A major decision for a cinematographer is which camera to capture the action with. Sandgren used a range of camera types to suit the different environments in the film: “It’s a process in pre-production, of how you figure these thing out and why you do what you do. We ended up shooting basically the beginning of the film, when we’re emotionally connected more intimately in 16[mm], then we travelled into 35mm in the Houston sequence, but we maintained the graininess at NASA and the contrast but at home it was a softer look.”
He shared how he filmed the scenes at home: “In the domestic scenes, it was more the handheld and intimacy with [the actors], we thought about it as then they’re emotionally open, we could be closer to them.”
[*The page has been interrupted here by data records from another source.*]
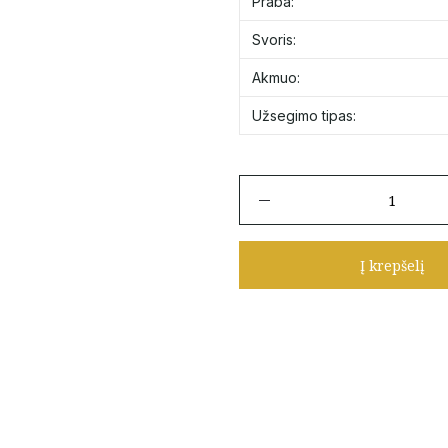
Praba:
Svoris:
Akmuo:
Užsegimo tipas:
produkto
kiekis:
Auksiniai
vinukai
Į krepšelį
su
oniksais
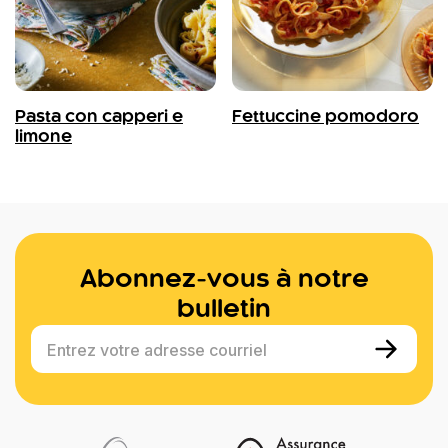
Pasta con capperi e
Fettuccine pomodoro
limone
Abonnez-vous à notre
bulletin
Entrez votre adresse courriel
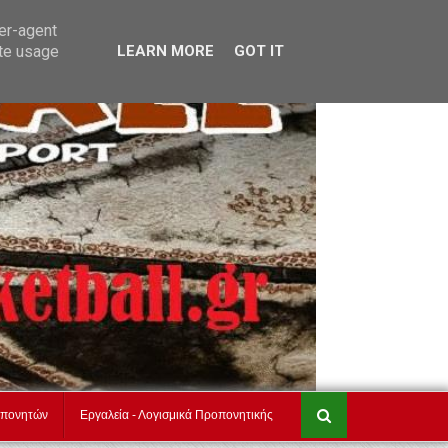
akadimiesbasket.gr
Επικοινωνία
ser-agent
ate usage
LEARN MORE
GOT IT
οπονητών
Εργαλεία - Λογισμικά Προπονητικής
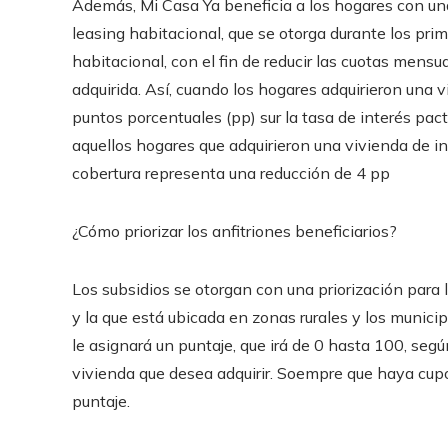
Además, Mi Casa Ya beneficia a los hogares con una 
leasing habitacional, que se otorga durante los prim
habitacional, con el fin de reducir las cuotas mens
adquirida. Así, cuando los hogares adquirieron una vi
puntos porcentuales (pp) sur la tasa de interés pact
aquellos hogares que adquirieron una vivienda de in
cobertura representa una reducción de 4 pp
¿Cómo priorizar los anfitriones beneficiarios?
Los subsidios se otorgan con una priorización para 
y la que está ubicada en zonas rurales y los munic
le asignará un puntaje, que irá de 0 hasta 100, segú
vivienda que desea adquirir. Soempre que haya cupo
puntaje.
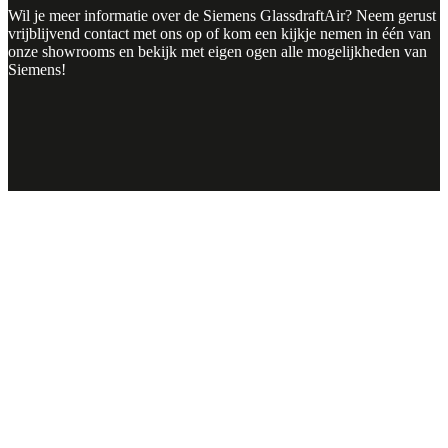
Wil je meer informatie over de Siemens GlassdraftAir? Neem gerust
vrijblijvend
contact
met ons op of kom een kijkje nemen in één van
onze showrooms en bekijk met eigen ogen alle mogelijkheden van
Siemens!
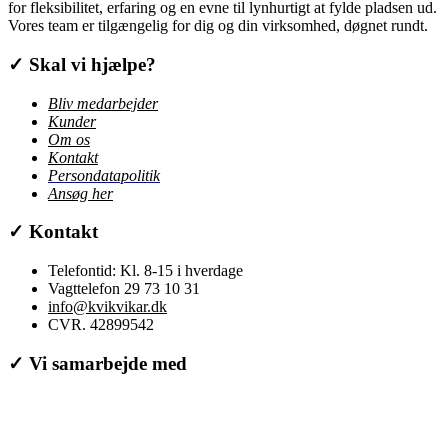
for fleksibilitet, erfaring og en evne til lynhurtigt at fylde pladsen ud.
Vores team er tilgængelig for dig og din virksomhed, døgnet rundt.
✓
Skal vi hjælpe?
Bliv medarbejder
Kunder
Om os
Kontakt
Persondatapolitik
Ansøg her
✓
Kontakt
Telefontid: Kl. 8-15 i hverdage
Vagttelefon 29 73 10 31
info@kvikvikar.dk
CVR. 42899542
✓
Vi samarbejde med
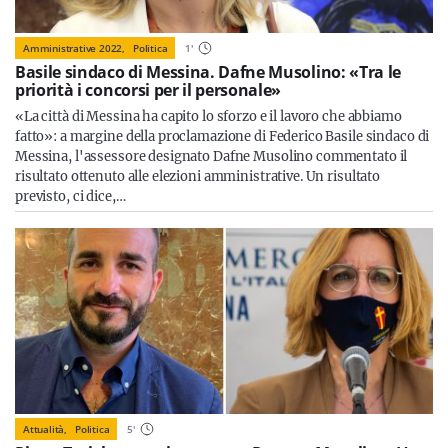
Amministrative 2022,
Politica
1
'
Basile sindaco di Messina. Dafne Musolino: «Tra le
priorità i concorsi per il personale»
«La città di Messina ha capito lo sforzo e il lavoro che abbiamo
fatto»: a margine della proclamazione di Federico Basile sindaco di
Messina, l'assessore designato Dafne Musolino commentato il
risultato ottenuto alle elezioni amministrative. Un risultato
previsto, ci dice,…
Attualità,
Politica
5
'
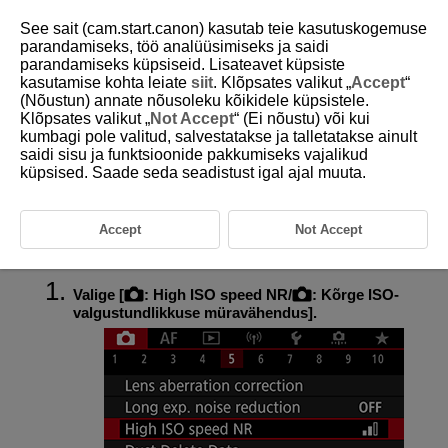
See sait (cam.start.canon) kasutab teie kasutuskogemuse
parandamiseks, töö analüüsimiseks ja saidi
parandamiseks küpsiseid. Lisateavet küpsiste
kasutamise kohta leiate
siit
. Klõpsates valikut „
Accept
“
D185-081
(Nõustun) annate nõusoleku kõikidele küpsistele.
Klõpsates valikut „
Not Accept
“ (Ei nõustu) või kui
Kõrge ISO-valgustundlikkuse
kumbagi pole valitud, salvestatakse ja talletatakse ainult
müravähendus
saidi sisu ja funktsioonide pakkumiseks vajalikud
küpsised. Saade seda seadistust igal ajal muuta.
Saate vähendada võttel tekkivat pildimüra. See funktsioon on eriti tõhus
kõrgete ISO-valgustundlikkuse väärtuste kasutamisel. Väikeste ISO-
valgustundlikkuse väärtustega pildistades vähendatakse müra pildi
Accept
Not Accept
tumedatel aladel (varjualades) veelgi rohkem.
Valige [
:
High ISO speed NR
/
:
Kõrge ISO-
valgustundlikkuse müravähendus
].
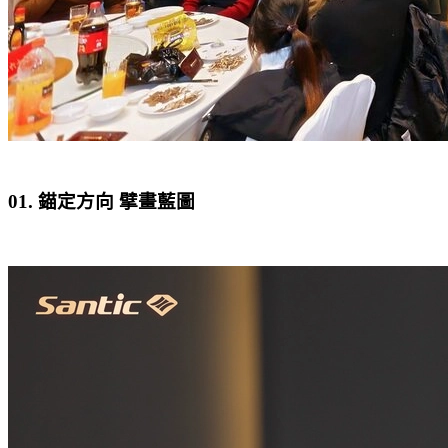
01. 錨定方向 擘畫藍圖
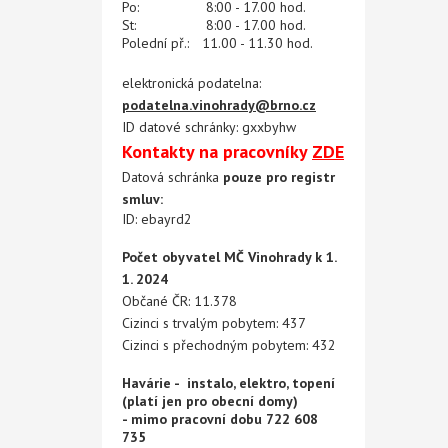
Po:
8:00 - 17.00 hod.
St:
8:00 - 17.00 hod.
Polední př.:
11.00 - 11.30 hod.
elektronická podatelna:
podatelna.vinohrady@brno.cz
ID datové schránky: gxxbyhw
Kontakty na pracovníky
ZDE
Datová schránka
pouze pro registr
smluv:
ID: ebayrd2
Počet obyvatel MČ Vinohrady k 1.
1. 2024
Občané ČR: 11.378
Cizinci s trvalým pobytem: 437
Cizinci s přechodným pobytem: 432
Havárie - instalo, elektro, topení
(platí jen pro obecní domy)
- mimo pracovní dobu 722 608
735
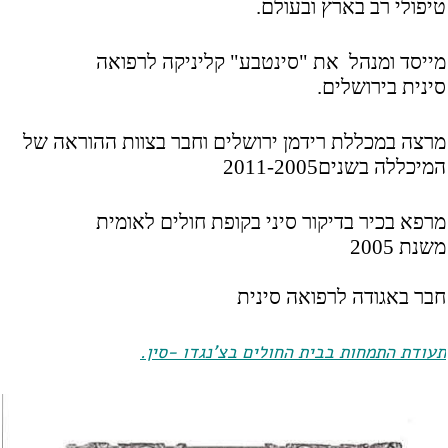
טיפולי רב בארץ ובעולם.
מייסד ומנהל את "סינטבע" קליניקה לרפואה
סינית בירושלים.
מרצה במכללת רידמן ירושלים וחבר בצוות ההוראה של
המיכללה בשנים2011-2005
מרפא בכיר בדיקור סיני בקופת חולים לאומית
משנת
2005
חבר באגודה לרפואה סינית
תעודת התמחות בבית החולים בצ'נגדו -סין.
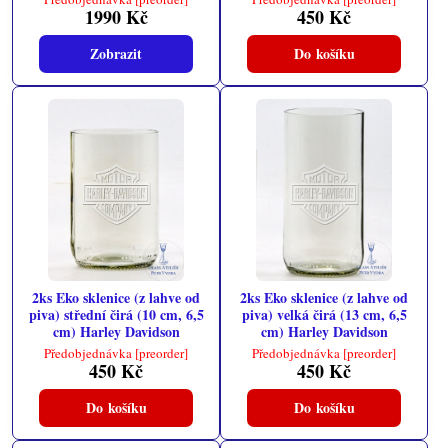
1990 Kč
450 Kč
Zobrazit
Do košíku
2ks Eko sklenice (z lahve od
2ks Eko sklenice (z lahve od
piva) střední čirá (10 cm, 6,5
piva) velká čirá (13 cm, 6,5
cm) Harley Davidson
cm) Harley Davidson
Předobjednávka [preorder]
Předobjednávka [preorder]
450 Kč
450 Kč
Do košíku
Do košíku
Sandgren contrasted the raw and authentic film captured in the domestic scenes by shooting with IMAX for the moon scenes which are “much cleaner and crisper.” It was his first time shooting with IMAX, which came with challenges such as: “you roll a thousand foot mag that normally in a 35 camera would be ten minutes, that would be 3 minutes in an IMAX camera so it’s very short amount of footage to shoot on, and they’re quite noisy so it’s tricky to shoot with sound.”
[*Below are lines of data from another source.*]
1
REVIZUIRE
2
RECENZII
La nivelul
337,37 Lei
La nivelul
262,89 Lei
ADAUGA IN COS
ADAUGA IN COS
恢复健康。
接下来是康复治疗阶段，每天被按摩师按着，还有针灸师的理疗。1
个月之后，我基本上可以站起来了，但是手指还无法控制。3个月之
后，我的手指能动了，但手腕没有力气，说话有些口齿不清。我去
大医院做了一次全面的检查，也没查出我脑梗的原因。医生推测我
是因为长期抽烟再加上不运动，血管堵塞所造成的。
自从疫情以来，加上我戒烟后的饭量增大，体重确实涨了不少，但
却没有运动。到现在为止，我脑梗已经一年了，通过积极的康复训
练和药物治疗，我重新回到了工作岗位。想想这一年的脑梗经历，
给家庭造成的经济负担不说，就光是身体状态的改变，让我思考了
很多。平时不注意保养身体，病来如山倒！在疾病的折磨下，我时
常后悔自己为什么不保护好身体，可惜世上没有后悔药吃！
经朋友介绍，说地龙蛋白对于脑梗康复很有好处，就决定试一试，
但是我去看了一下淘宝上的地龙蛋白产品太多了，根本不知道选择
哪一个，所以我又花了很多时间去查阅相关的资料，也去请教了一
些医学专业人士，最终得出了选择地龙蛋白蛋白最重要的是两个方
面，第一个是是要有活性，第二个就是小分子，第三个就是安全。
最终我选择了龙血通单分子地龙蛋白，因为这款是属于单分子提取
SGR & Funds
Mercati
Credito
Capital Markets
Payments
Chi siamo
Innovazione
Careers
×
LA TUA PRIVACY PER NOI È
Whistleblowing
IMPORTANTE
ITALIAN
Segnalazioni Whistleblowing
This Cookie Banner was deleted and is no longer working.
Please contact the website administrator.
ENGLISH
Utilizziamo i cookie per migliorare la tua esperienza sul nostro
Why are these camera choices so important? For Lindgren, these decisions aren’t necessarily technical, but instead are about creating atmosphere and emotion. He said: “To me, cinematography is an emotional tool for the storytelling, it’s like the music. You have what’s going on, but then how you view it is emotional… if I have the wrong camera, this may not respond to everybody even, or be technically correct or anything, but if I don’t [make] decisions for the emotion… say if we’d have shot the domestic scenes in the beginning in IMAX, for me that would have felt very weird emotionally in this film.”